■ **Page images and extracted text**
>>>

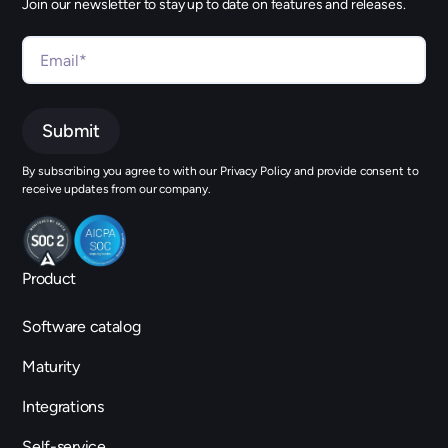
Join our newsletter to stay up to date on features and releases.
By subscribing you agree to with our Privacy Policy and provide consent to
receive updates from our company.
Product
Software catalog
Maturity
Integrations
Self-service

<<<

■ **The problem**
Transcribe the data word for word, with no images.

■ **Solution for this exercise**
Join our newsletter to stay up to date on features and releases.
By subscribing you agree to with our Privacy Policy and provide consent to
receive updates from our company.
Product
Software catalog
Maturity
Integrations
Self-service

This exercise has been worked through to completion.